The “covid passports” or “green certificates” are fully operational in the European Union. As of July 1st, the digital passport is available and mandatory for all member countries.
The certificate required to travel between the countries of the bloc presents a certificate of vaccination against Covid-19, a negative test, or proof that the disease has already been experienced. The first countries to use the system were Germany, Bulgaria, Croatia, Denmark, Greece, Poland and the Czech Republic – which were connected to the European Union system since June 1st.
Next came France (June 23) and Norway (June 24). After that, the other remaining countries also entered the European system. This request took place without much friction among the population. The request for vaccine certificates at borders is not uncommon: several countries already required the presentation of a yellow fever vaccination certificate before the pandemic began, for example.
Protests against “covid passports” have mainly taken place in countries that are implementing the requirement within their own borders, mainly for access in closed places. These measures are being contested even by the owners of the commercial establishments involved.

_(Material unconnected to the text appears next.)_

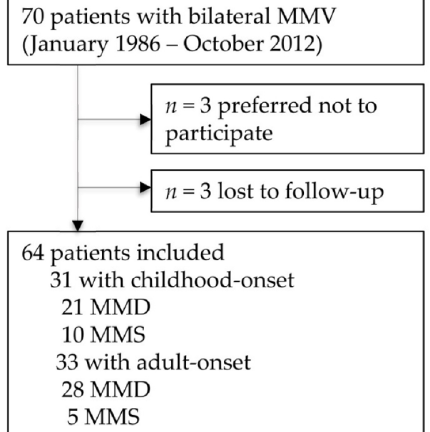
Figure 1. Flowchart patient selection. MMD = moyamoya disease; MMS = moyamoya syndrome; MMV = moyamoya vasculopathy.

Here is a list of countries that are adopting restrictions for those who do not hold a “green certificate” and which ones are considering adopting them:
The first country to demand the new certificate on its own territory was France. Since July 21, it is mandatory in all places of leisure and culture that bring together more than 50 people. From August onwards, the passport will be required for customers and employees in public places: cafes, bars and restaurants (including outdoor areas), trains, planes and buses for long distances, shopping centers and retirement homes.

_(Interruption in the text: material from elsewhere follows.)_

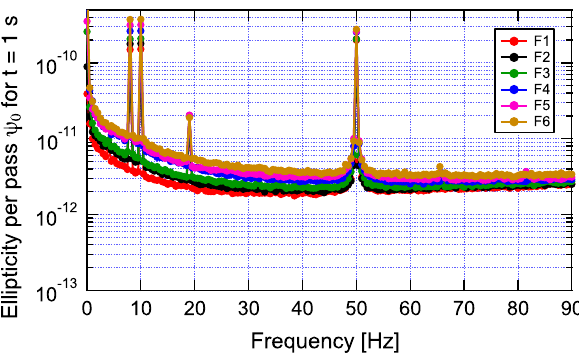
Fig. 12 The six ellipticity spectra of Fig. 10 rescaled assuming a rota- tion noise S (cid:13) proportional to N and taking into account the frequency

To serve as an incentive for vaccination, in September the government will launch a national campaign to distribute doses to those who have not yet received them. After this period, PCR or antigen tests will be paid except by prescription. These rules apply to all people over 12 years old.

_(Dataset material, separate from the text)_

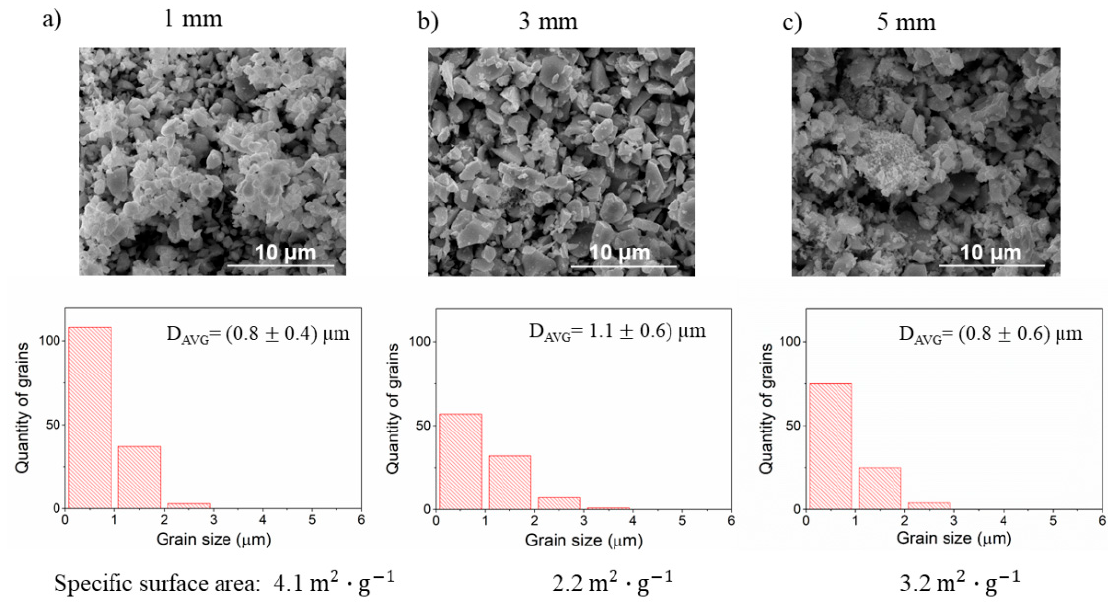
Figure 9. The SEM images with grain size analysis and specific surface area of the BLCF powders milled with ( a ) 1 mm, ( b ) 3 mm and ( c ) 5 mm balls.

Thousands of French people throughout the country protested against these measures. Critics of the plan say the president violates individual liberties and promotes discrimination against those who do not want to be vaccinated.
The second country to announce measures (and face resistance from the population), the “green passport” will be required from August 6 in Italy, for all citizens over 12 years old in indoor restaurants, and in places where it is consumed at the table, also to attend cinema and theater performances, to participate in sporting events and competitions, to go to swimming pools, gyms, as well as to fairs, festivals, conferences, amusement parks, games rooms and participation in competitions.
The Mario Draghi government reluctant, however, to extend the restrictions further. and follow the French example. The Italian prime minister said on the 28th that he will wait for the progress of the epidemiological curve to decide on the obligation to use the passport for teachers, and on means of transport such as buses, planes and trains.
With an economy heavily dependent on tourism, protests against the government’s measures have so far been quite expressive.
In Ireland many of its famous pubs, especially those that do not serve food, have been closed since March 2020. In late July, pubs were reopened for customers who present the “green certificate”.
These measures, although well received by some, also gave rise to demonstrations in Dublin, the country’s capital. The crowd roamed the streets, asking for “freedom” against “sanitary apartheid”.
Although without much fanfare, Belgium has also started to require proof of vaccinations for events with more than 1,500 people. And, in Spain, although there is no national plan, in the Galicia region, the certificate is required for internal access to hotels and restaurants.
Germany and England, two important countries in the European scenario, have not yet announced that they will adopt passports for internal use, although the measure is being considered, depending on the progression of the epidemiological curve arising from the delta variant and adherence to vaccination programs against Covid -19 in the northern hemisphere summer.
The measures proposed by the two governments were much less restrictive, for the time being. British Prime Minister Boris Johnson announced that he plans the certificate only for nightclubs from september.
German politicians, who are preparing for national elections also in September, are hesitant to adopt a measure that may displease a part of the electorate. Even so, the possibility of closing access to closed places that may have crowding for those who do not have a “green certificate” is not discarded.